Instructive is the language the court used:

The issue here is whether defendant corporation’s false statements are commercial or noncommercial speech for purposes of constitutional free speech analysis under the state and federal Constitutions. Resolution of this issue is important because commercial speech receives a lesser degree of constitutional protection than many other forms of expression, and because governments may entirely prohibit commercial speech that is false or misleading.

Because the messages in question were directed by a commercial speaker to a commercial audience, and because they made representations of fact about the speaker’s own business operations for the purpose of promoting sales of its products, we conclude that these messages are commercial speech for purposes of applying state laws barring false and misleading commercial messages. Because the Court of Appeal concluded otherwise, we will reverse its judgment.
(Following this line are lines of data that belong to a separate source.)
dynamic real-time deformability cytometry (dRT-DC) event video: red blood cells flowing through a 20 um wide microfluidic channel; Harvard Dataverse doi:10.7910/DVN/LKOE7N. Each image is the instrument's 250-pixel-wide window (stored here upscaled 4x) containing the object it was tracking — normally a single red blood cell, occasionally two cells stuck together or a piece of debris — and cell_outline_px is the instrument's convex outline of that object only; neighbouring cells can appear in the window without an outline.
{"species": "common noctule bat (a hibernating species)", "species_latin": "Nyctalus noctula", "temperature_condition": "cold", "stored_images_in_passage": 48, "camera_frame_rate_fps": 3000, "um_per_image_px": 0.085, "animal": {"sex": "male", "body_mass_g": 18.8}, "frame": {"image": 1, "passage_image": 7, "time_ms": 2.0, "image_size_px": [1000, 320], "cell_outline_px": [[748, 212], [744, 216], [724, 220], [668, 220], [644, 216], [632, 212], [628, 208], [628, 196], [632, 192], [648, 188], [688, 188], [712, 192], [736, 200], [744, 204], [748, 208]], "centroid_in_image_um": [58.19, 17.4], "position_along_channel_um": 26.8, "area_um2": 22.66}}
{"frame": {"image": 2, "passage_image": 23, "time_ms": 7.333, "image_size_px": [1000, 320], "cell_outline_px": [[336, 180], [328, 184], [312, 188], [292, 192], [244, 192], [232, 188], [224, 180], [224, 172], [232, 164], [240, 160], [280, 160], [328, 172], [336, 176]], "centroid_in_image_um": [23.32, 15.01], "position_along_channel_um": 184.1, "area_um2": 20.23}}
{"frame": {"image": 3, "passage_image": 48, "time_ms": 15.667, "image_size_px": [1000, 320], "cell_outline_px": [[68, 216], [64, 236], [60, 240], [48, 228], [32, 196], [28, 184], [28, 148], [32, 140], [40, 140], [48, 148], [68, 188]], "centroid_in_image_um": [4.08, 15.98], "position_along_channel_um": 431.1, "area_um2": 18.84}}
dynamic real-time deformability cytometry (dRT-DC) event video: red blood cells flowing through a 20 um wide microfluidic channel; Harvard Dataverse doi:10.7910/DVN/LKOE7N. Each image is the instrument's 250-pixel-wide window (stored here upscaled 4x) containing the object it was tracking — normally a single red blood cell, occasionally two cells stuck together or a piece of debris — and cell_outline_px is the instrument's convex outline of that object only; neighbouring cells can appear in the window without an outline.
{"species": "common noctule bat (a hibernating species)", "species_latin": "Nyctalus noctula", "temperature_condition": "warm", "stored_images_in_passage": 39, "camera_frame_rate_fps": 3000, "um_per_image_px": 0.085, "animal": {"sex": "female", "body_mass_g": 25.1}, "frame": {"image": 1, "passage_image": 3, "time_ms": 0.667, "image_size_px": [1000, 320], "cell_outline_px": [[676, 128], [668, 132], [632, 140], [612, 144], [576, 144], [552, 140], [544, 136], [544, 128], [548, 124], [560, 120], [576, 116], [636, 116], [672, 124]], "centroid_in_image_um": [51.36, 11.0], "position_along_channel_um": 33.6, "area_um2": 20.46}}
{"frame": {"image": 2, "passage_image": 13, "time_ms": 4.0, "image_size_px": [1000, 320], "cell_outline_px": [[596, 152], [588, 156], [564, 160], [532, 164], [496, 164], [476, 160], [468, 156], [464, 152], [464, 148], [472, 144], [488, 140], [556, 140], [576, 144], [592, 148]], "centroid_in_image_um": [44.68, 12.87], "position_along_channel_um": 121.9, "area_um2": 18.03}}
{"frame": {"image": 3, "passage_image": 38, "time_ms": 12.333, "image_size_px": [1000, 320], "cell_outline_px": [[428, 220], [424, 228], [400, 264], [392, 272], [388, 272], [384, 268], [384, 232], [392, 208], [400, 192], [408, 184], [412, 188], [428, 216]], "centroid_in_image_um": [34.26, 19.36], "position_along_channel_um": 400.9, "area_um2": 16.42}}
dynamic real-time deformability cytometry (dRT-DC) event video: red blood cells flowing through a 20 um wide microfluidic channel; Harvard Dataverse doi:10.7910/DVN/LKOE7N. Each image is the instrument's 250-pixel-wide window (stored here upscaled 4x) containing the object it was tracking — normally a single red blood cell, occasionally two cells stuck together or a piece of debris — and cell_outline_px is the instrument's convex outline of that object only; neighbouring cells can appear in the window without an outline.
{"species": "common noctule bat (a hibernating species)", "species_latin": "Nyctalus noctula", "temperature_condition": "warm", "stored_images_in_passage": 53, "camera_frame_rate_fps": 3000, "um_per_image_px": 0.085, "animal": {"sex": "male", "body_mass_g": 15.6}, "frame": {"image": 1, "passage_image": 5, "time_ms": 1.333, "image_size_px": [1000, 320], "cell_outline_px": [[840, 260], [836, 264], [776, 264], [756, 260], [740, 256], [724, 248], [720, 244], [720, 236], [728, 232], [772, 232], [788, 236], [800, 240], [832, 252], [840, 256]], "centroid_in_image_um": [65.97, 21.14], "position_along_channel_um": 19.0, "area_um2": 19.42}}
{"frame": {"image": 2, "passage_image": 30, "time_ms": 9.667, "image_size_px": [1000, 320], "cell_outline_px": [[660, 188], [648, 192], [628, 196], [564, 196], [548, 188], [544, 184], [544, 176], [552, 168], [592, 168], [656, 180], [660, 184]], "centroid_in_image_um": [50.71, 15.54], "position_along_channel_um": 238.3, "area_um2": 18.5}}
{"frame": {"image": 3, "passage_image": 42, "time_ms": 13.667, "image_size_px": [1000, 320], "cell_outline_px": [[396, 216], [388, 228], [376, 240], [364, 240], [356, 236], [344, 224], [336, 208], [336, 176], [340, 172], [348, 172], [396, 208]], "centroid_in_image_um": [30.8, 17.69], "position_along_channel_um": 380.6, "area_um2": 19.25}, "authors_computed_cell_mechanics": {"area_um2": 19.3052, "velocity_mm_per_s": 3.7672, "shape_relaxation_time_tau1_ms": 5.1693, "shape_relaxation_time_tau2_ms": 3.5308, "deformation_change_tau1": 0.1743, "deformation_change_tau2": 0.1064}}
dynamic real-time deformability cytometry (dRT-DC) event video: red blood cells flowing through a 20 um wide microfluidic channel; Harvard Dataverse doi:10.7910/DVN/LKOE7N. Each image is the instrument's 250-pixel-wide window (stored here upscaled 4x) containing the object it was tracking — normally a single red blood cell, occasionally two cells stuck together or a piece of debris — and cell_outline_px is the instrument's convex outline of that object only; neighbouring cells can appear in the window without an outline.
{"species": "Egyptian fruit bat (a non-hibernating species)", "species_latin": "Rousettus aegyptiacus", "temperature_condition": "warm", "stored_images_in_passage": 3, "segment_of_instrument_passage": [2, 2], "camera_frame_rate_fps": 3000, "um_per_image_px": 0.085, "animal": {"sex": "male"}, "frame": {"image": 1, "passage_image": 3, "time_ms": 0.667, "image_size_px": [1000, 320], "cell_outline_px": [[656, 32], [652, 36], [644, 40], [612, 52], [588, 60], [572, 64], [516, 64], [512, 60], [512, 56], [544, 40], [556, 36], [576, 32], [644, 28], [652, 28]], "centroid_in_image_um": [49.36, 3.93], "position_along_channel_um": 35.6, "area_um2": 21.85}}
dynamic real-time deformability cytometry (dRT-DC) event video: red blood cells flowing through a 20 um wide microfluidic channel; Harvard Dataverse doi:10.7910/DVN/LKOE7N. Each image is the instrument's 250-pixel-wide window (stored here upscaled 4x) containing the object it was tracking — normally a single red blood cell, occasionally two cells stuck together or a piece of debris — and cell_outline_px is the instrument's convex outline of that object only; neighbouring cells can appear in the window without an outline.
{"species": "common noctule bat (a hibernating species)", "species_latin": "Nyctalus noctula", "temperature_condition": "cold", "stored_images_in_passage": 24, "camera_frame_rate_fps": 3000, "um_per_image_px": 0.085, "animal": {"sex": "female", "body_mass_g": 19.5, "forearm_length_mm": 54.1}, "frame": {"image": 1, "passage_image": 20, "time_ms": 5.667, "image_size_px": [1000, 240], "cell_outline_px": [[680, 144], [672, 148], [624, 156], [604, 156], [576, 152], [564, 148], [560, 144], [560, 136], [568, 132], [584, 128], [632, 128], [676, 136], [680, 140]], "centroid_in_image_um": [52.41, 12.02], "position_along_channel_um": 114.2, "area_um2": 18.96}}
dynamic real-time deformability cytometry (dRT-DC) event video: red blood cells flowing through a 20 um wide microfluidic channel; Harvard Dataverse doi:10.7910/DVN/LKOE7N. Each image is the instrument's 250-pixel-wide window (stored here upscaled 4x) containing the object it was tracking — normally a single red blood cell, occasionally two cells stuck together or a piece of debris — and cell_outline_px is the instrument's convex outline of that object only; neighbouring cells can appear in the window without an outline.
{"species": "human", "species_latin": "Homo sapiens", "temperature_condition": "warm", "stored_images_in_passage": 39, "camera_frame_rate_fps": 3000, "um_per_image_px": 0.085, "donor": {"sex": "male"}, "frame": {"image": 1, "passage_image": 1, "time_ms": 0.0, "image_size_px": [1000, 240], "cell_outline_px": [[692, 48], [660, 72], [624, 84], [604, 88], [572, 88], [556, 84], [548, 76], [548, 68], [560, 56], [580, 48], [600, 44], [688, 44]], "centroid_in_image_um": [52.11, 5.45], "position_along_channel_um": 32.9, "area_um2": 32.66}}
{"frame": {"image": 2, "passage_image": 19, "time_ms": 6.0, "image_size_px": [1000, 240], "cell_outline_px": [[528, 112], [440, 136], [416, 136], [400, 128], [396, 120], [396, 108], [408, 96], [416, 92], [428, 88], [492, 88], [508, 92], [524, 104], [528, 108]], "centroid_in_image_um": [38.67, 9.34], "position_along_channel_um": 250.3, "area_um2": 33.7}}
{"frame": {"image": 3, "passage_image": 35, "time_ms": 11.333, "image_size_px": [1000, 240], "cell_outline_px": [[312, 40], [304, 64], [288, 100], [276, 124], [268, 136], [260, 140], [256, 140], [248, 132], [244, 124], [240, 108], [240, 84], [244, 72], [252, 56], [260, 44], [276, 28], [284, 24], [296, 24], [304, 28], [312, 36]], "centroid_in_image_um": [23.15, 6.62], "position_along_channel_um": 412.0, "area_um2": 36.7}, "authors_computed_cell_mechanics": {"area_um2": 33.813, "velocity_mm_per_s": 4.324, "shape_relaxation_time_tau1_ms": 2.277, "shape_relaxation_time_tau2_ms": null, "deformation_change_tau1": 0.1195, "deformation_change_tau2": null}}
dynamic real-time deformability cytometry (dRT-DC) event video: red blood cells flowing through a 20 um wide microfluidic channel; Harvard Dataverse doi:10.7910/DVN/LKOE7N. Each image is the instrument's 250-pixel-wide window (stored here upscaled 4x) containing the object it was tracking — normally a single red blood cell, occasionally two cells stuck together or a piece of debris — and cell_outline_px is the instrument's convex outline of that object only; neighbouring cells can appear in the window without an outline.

Our holding, based on decisions of the United States Supreme Court, in no way prohibits any business enterprise from speaking out on issues of public importance or from vigorously defending its own labor practices. It means only that when a business enterprise, to promote and defend its sales and profits, makes factual representations about its own products or its own operations, it must speak truthfully. Unlike our dissenting colleagues, we do not consider this a remarkable or intolerable burden to impose on the business community. We emphasize that this lawsuit is still at a preliminary stage, and that whether any false representations were made is a disputed issue that has yet to be resolved.[252]

When U.S. companies tout SCF as “ethical” and “socially responsible investing” or as simply innocuous “interest-free” and “vice-free” investing, does this amount to consumer fraud? In California at least, the groundwork for an affirmative finding has been prepared.